▶ What to do: Where does "span" occur in the listing? Copy every line that holds it.

▶ Records:
★ ★ ★
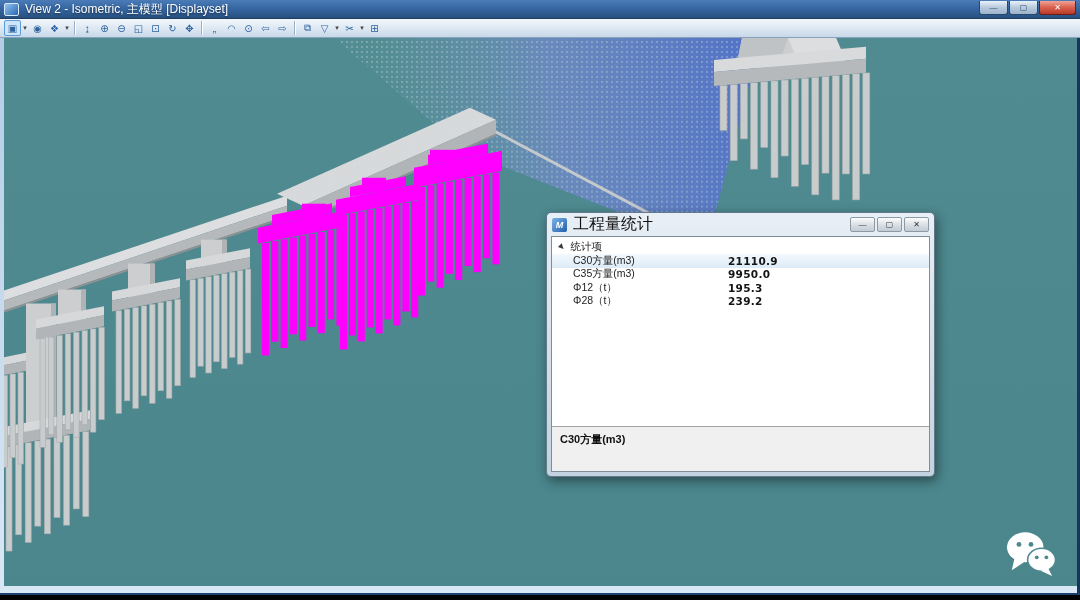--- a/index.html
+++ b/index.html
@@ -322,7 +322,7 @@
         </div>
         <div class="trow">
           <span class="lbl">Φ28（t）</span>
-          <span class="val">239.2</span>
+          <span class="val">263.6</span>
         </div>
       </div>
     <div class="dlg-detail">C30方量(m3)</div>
★ ★ ★
▶ Answer box:
           <span class="lbl">Φ28（t）</span>
-          <span class="val">239.2</span>
+          <span class="val">263.6</span>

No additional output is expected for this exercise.